Oo Khine Zin, Aung Ye Kyaw, Jenkins Mark A, Win Aung Ko
Centre for Epidemiology and Biostatistics, Melbourne School of Population and Global Health, The University of Melbourne, Carlton, VIC, Australia The Park-Centre for Mental Health, Treatment, Research and Education, Wacol, QLD, Australia.
Centre for Epidemiology and Biostatistics, Melbourne School of Population and Global Health, The University of Melbourne, Carlton, VIC, Australia.
Aust N Z J Psychiatry. 2016 Sep;50(9):842-57. doi: 10.1177/0004867416637920. Epub 2016 Mar 15.

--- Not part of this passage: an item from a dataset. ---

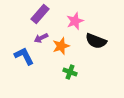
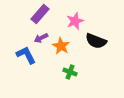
orange star: rotated 24 degrees counterclockwise
blue L-shape: moved 2 px right, 1 px up
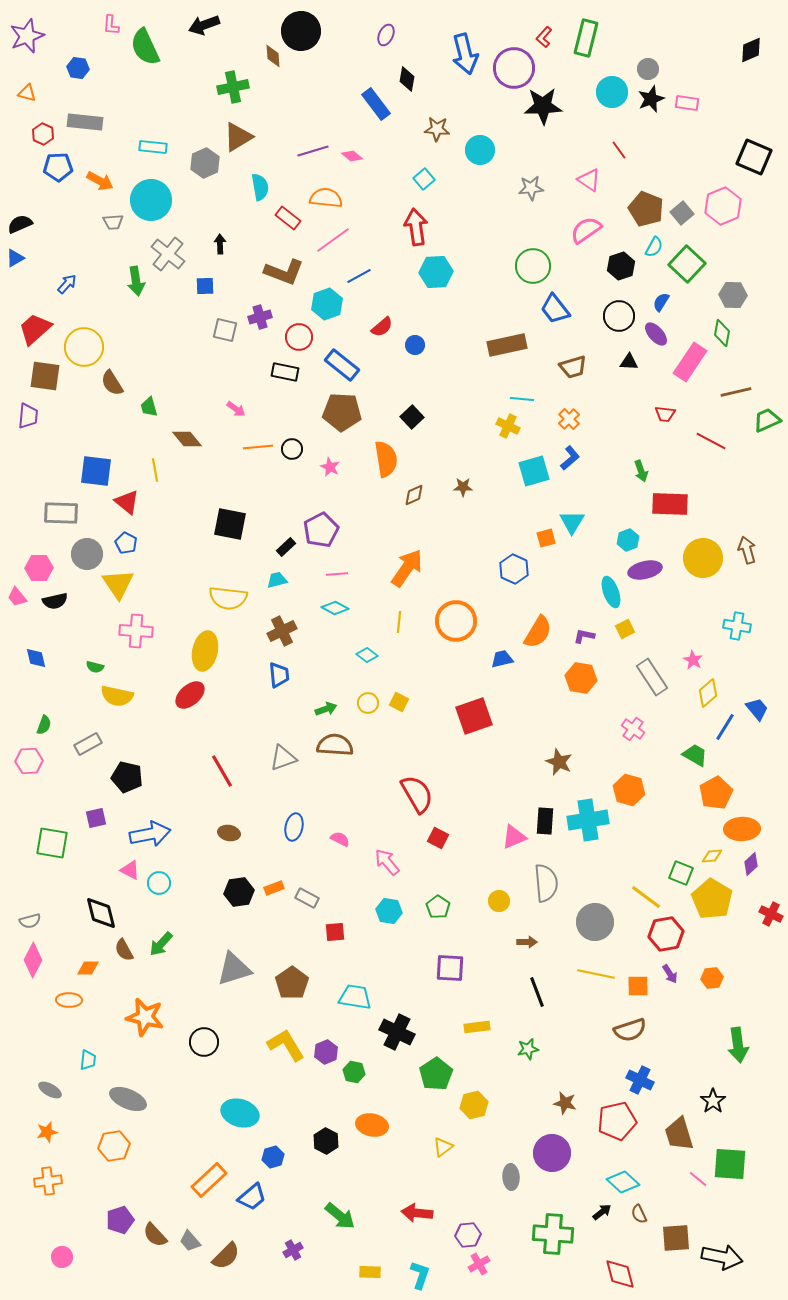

The neurotransmitter serotonin is understood to control mood and drug response. Carrying a genetic variant in the serotonin transporter gene (5HTT) may increase the risk of major depressive disorder and alcohol dependence. Previous estimates of the association of the S allele of 5HTTLPR polymorphism with major depressive disorder and alcohol dependence have been inconsistent.
For the systematic review, we used PubMed MEDLINE and Discovery of The University of Melbourne to search for all relevant case-control studies investigating the associations of 5HTTLPR polymorphism with major depressive disorder and alcohol dependence. Summary odds ratios (OR) and their 95% confidence intervals (CI) were estimated. To investigate whether year of publication, study population or diagnostic criteria used were potential sources of heterogeneity, we performed meta-regression analyses. Publication bias was assessed using Funnel plots and Egger's statistical tests.
We included 23 studies of major depressive disorder without alcohol dependence containing 3392 cases and 5093 controls, and 11 studies of alcohol dependence without major depressive disorder containing 2079 cases and 2273 controls. The summary OR for homozygote carriers of the S allele of 5HTTLPR polymorphism compared with heterozygote and non-carriers combined (SS vs SL+LL genotype) was 1.33 (95% CI = [1.19, 1.48]) for major depressive disorder and 1.18 (95% CI = [1.01, 1.38]) for alcohol dependence. The summary OR per S allele of 5HTTLPR polymorphism was 1.16 (95% CI = [1.08, 1.23]) for major depressive disorder and 1.12 (95% CI = [1.01, 1.23]) for alcohol dependence. Meta-regression models showed that the associations did not substantially change after adjusting for year of publication, study population and diagnostic criteria used. There was no evidence for publication bias of the studies included in our meta-analysis.
Our meta-analysis confirms that individuals with the homozygous S allele of 5HTTLPR polymorphism are at increased risks of major depressive disorder as well as alcohol dependence. Further studies are required to investigate the association between 5HTTLPR polymorphism and the comorbidity of major depressive disorder and alcohol dependence as well as gene × environmental interactions.
神经递质血清素被认为可控制情绪和药物反应。携带血清素转运体基因(5HTT)的遗传变异可能会增加患重度抑郁症和酒精依赖症的风险。先前关于5HTTLPR多态性的S等位基因与重度抑郁症和酒精依赖症之间关联的估计并不一致。
为进行系统评价,我们使用PubMed MEDLINE和墨尔本大学的发现数据库搜索所有相关的病例对照研究,以调查5HTTLPR多态性与重度抑郁症和酒精依赖症之间的关联。估计汇总比值比(OR)及其95%置信区间(CI)。为调查发表年份、研究人群或所使用的诊断标准是否为异质性的潜在来源,我们进行了meta回归分析。使用漏斗图和Egger统计检验评估发表偏倚。
我们纳入了23项关于无酒精依赖的重度抑郁症的研究,其中包含3392例病例和5093例对照,以及11项关于无重度抑郁症的酒精依赖症的研究,其中包含2079例病例和2273例对照。与杂合子和非携带者组合(SS与SL + LL基因型)相比,5HTTLPR多态性的S等位基因纯合子携带者的汇总OR在重度抑郁症中为1.33(95% CI = [1.19, 1.48]),在酒精依赖症中为1.18(95% CI = [1.01, 1.38])。5HTTLPR多态性每个S等位基因的汇总OR在重度抑郁症中为1.16(95% CI = [1.08, 1.23]),在酒精依赖症中为1.12(95% CI = [1.01, 1.23])。Meta回归模型显示,在调整发表年份、研究人群和所使用的诊断标准后,关联没有实质性变化。我们的meta分析中纳入的研究没有发表偏倚的证据。
我们的meta分析证实,5HTTLPR多态性的纯合S等位基因个体患重度抑郁症和酒精依赖症的风险增加。需要进一步研究来调查5HTTLPR多态性与重度抑郁症和酒精依赖症的共病以及基因×环境相互作用之间的关联。